The responsibility of preparing the lawyers that will serve the legal needs of an increasingly diverse nation over the next half century is better shared with public sector partners at the federal, state and local levels. Already, the U.S. Patent and Trademark Office certifies law students at USF and eight other schools to practice trademark law before the USPTO under the guidance of a faculty member; Coast Guard mariner license revocation litigants are represented by our law students; and, otherwise unrepresented federal employees are provided legal representation from our students through an agreement with the U.S. Merit Systems Protection Board. Similarly, the U.S. Department of Housing & Urban Development law school partnership program supports the training of law students in investigations and testing by private, non-profit fair housing organizations. President Obama's goal to imbue law students with the skills critical to serving clients and the public interest can be furthered by enabling them to help the Department of Veteran Affairs evaluate the disability and benefits claims of our returning soldiers and their families; to help legalized immigrants prepare tax returns and document residency; and to help small businesses navigate affordable health and other new regulations. At the state and local level, overworked public defenders and district attorneys can use the help of law students as they fulfill their constitutional roles for fair adjudications and trials and protect our communities.

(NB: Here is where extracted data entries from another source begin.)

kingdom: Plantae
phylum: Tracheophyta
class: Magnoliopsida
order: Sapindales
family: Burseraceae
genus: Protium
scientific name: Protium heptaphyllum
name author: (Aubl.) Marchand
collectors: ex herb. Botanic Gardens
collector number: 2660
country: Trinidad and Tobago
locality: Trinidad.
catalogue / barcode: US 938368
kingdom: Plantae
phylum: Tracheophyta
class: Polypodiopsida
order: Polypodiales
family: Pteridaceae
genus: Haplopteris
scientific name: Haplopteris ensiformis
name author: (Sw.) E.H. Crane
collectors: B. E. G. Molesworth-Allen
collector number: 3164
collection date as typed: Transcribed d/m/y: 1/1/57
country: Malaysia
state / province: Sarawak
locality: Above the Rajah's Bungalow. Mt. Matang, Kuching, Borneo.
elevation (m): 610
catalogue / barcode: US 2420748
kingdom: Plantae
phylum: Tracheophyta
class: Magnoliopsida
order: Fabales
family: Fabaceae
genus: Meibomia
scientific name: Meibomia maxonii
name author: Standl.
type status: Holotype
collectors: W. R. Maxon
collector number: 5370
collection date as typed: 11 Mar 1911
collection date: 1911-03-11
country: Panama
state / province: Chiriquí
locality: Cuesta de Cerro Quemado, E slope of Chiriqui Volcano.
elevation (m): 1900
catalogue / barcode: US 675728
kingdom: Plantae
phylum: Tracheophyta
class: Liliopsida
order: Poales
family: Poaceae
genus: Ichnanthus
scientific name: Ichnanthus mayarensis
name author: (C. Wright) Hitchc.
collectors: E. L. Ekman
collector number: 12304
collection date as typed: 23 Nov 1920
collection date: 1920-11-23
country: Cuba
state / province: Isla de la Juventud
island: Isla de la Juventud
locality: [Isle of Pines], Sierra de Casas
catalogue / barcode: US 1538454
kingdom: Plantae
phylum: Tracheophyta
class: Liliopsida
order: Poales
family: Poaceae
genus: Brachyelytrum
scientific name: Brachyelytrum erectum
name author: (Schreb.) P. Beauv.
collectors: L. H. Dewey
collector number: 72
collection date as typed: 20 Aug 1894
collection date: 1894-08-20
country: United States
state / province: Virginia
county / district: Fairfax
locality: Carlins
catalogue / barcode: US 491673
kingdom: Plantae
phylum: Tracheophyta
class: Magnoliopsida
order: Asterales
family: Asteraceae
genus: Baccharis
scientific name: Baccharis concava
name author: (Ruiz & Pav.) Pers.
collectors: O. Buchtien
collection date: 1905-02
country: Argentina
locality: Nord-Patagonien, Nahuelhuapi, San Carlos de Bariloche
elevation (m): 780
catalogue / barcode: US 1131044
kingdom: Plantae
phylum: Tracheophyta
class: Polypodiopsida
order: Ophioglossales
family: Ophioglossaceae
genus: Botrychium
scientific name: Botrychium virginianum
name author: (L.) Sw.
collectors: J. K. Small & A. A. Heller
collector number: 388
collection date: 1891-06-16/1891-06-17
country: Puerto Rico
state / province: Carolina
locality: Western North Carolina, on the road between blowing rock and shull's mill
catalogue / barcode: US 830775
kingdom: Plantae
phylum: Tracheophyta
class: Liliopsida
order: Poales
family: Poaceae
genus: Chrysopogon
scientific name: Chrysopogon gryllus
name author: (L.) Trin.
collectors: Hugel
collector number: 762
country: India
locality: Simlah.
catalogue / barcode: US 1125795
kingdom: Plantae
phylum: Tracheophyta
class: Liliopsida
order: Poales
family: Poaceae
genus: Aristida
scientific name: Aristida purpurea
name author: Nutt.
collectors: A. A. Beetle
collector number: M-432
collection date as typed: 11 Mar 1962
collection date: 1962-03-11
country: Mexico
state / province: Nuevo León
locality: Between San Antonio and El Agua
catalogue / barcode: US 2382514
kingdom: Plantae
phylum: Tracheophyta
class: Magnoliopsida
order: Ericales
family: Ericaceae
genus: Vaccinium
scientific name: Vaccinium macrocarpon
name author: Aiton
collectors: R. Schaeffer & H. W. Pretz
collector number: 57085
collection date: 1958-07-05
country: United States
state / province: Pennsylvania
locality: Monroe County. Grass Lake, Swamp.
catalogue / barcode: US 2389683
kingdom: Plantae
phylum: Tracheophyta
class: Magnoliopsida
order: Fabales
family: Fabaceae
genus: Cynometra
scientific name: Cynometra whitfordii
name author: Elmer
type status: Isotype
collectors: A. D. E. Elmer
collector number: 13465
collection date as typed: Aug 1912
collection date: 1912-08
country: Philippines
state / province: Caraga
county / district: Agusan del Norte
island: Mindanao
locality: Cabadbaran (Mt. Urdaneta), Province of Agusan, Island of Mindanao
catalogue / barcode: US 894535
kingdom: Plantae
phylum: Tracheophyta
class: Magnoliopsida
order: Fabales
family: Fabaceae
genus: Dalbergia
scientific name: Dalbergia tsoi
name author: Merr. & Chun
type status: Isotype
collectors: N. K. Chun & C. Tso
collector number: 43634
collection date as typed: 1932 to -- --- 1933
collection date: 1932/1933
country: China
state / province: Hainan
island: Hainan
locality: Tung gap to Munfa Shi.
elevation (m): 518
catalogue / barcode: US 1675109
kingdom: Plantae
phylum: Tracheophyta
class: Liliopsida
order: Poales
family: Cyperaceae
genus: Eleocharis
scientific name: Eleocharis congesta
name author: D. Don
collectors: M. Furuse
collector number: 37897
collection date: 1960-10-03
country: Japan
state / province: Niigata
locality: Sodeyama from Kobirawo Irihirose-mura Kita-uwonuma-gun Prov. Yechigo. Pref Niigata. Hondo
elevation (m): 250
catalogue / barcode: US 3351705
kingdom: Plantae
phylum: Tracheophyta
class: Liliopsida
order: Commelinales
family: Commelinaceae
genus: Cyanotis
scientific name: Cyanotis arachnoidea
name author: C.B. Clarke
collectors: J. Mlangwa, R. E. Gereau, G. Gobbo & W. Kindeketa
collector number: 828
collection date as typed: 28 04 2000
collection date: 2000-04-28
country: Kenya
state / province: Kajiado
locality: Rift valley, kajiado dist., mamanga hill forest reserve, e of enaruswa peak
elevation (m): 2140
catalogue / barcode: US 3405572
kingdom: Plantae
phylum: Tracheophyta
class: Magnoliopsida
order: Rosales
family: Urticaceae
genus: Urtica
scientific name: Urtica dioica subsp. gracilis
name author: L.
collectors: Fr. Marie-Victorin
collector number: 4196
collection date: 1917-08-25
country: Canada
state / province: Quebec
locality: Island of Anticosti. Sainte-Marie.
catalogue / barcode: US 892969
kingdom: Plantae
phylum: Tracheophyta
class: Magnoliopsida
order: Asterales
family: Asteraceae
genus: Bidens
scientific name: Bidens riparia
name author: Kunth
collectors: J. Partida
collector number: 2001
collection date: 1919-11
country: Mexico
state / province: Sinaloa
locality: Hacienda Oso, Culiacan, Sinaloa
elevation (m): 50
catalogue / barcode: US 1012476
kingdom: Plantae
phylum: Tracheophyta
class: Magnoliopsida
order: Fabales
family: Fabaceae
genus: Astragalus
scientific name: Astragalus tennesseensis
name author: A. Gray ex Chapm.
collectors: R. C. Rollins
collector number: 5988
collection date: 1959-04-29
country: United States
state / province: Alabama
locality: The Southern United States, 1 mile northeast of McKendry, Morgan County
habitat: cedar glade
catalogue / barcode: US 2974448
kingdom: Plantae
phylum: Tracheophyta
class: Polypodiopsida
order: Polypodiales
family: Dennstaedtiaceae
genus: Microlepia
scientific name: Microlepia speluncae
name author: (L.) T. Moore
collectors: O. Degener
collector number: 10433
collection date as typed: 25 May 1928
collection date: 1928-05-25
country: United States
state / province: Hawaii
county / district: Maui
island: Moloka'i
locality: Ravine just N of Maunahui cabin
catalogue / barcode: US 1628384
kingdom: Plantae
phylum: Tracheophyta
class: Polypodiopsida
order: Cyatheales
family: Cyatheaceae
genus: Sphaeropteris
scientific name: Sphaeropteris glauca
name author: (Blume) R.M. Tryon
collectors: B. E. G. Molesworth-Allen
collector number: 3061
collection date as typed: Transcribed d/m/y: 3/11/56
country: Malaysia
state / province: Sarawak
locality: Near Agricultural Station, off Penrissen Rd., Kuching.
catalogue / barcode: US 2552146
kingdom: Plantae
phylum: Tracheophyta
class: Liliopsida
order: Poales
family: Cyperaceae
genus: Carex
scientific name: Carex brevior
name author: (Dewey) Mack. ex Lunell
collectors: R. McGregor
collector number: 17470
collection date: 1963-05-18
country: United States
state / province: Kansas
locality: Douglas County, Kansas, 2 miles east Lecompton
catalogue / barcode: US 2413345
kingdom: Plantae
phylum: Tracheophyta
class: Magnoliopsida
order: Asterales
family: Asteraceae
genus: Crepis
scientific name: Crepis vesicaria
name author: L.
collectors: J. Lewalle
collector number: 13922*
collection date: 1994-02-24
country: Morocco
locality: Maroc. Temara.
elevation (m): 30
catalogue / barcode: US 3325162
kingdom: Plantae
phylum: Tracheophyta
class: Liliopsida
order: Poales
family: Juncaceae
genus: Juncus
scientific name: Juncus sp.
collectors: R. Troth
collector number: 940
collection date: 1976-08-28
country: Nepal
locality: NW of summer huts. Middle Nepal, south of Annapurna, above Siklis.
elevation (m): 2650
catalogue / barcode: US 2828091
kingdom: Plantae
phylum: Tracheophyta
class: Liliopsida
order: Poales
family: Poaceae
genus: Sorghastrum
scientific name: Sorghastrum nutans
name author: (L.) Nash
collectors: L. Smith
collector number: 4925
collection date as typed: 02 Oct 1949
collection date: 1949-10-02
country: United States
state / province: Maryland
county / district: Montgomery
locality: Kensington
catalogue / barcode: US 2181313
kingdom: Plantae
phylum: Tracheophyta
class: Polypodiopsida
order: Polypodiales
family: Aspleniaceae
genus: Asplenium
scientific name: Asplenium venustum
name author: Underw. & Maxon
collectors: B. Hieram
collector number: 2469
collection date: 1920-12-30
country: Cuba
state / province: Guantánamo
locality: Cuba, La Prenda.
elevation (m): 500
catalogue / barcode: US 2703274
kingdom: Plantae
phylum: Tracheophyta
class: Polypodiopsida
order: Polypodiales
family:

If the job of law schools were simply to recreate lawyers in their own image, it could be done easily in two years. Law schools must earn the trust and faith that the investment of the third year of tuition exposes students not only to daily law practice but to the vast legal needs unmet by our system today. These needs might be consumer protection when buying a first car or home, eviction representation to avoid homelessness, or tax advice on how to ensure that wealth can be handed down safely to succeeding generations. Or they might involve community problem-solving bringing to light long-standing but long-avoided inequities involving tax allocation, educational inequities or environmental degradation.

The state of legal education cannot be improved by law school deans, faculty, staff and students alone. Law schools should be the place where those in the profession who have benefited from a sound legal education, advocates for the under-represented in our society, the philanthropic community, public officials and the people themselves can come together to define their needs and aspirations for legal education and skills training true to our values as a society of laws and justice.